Here’s a good way to protect against cross-site scripting attacks and SQL injection attacks. This will help catch mistakes where you (well actually your teammate, since you’re perfect) forgot to call “h” in a
<%= %> block, or accidentally passed a SQL statement to the database without escaping the values:
Sprinkle unclosed HTML tags and apostrophes all over your fixture data and test code.
assert_select liberally, which will barf on the console if it sees unclosed HTML tags–even if you were selecting some other part of the document.
I Like Stuff that’s Safe
Here is what a posts.yml file might look like:
test_post: id: 1 subject: <script> attack! detail: "sql injection: '; drop table posts;"
(If you use an apostrophe in YAML you have to quote the whole string.)
assert_select has this handy side-effect I mentioned where it tells you about your malformed HTML. Since Rails tests don’t actually run in a browser, you need some other way to know that you’ve forgotten to escape data. Unclosed HTML tags in your fixtures, yeah, that’s the ticket.
And remember, you don’t need to call
assert_select on the element that contains the bad data. Just call assert_select on anything and it will parse the output to make sure it’s well-formed.
def test_show post = posts(:test_post) get :show, post.id assert_select "body" end
The idea is that by sprinkling XSS attacks through your fixtures and using assert_select whenever you’re testing other stuff, the XSS attacks will become apparent.

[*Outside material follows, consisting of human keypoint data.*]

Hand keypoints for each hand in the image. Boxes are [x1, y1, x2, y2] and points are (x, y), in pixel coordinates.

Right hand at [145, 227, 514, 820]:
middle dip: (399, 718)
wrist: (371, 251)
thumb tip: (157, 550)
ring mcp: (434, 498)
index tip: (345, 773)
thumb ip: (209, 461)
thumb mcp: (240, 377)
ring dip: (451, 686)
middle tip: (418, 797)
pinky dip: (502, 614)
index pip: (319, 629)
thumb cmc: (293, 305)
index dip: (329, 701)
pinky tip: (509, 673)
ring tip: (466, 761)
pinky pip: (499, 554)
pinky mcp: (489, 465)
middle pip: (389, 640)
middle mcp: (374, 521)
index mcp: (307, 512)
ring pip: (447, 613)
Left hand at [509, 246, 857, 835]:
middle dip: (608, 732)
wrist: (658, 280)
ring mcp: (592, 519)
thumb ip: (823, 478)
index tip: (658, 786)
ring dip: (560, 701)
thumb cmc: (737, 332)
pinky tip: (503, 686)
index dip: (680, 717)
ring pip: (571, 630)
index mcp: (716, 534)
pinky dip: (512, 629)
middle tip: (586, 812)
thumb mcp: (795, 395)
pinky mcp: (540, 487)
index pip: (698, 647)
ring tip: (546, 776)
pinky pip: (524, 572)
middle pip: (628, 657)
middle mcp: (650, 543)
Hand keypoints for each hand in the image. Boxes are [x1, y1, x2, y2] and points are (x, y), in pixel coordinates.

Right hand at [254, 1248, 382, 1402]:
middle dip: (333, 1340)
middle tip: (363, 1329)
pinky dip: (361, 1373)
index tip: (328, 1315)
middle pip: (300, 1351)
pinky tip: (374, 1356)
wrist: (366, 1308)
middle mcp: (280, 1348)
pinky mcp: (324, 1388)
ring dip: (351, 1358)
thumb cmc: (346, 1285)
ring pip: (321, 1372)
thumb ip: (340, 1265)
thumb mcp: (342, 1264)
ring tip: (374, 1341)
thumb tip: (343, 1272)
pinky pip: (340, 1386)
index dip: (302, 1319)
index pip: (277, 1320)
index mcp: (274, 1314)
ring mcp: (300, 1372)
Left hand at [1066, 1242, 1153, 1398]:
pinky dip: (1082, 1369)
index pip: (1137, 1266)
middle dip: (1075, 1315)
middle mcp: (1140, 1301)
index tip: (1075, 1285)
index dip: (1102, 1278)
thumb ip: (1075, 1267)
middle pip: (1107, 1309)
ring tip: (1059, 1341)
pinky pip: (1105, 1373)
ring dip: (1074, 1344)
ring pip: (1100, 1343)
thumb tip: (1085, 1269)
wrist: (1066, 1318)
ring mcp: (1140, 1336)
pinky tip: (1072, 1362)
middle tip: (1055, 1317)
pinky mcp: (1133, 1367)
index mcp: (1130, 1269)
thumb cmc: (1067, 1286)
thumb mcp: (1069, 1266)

If you do need to assert that the output is correct, you can call CGI::escapeHTML:
def test_show post = posts(:test_post) get :show, post.id assert_select "span", :count => 1, :text => CGI::escapeHTML(post.detail) end
I can’t haz SQL injection attacks
I admit that putting SQL injection attacks in the fixtures is a bit contrived and may not help. A better way to catch SQL injection attacks is to pass apostrophes into the app from your test code, so go ahead and sprinkle your test code with beauties like this:
def test_update post :update, posts(:test_post).id, :detail => "sql injection: '; drop table posts;" end
The secret to making this work is:
- SQL statement
- another semicolon
You want to use a SQL statement that will cause a test to fail. It would be coolio if there were some way to make the current test succeed and subsequent tests fail, but I’m not sure I know a way to do that consistently. But at least if you use a “drop table” statement, you’re going to cause subsequent tests to fail (if there are any subsequent tests that use that table) because a schema change does not happen in a transaction. So even if you’re using transactional fixtures, the next test will fail anyway cuz the dang table is gone.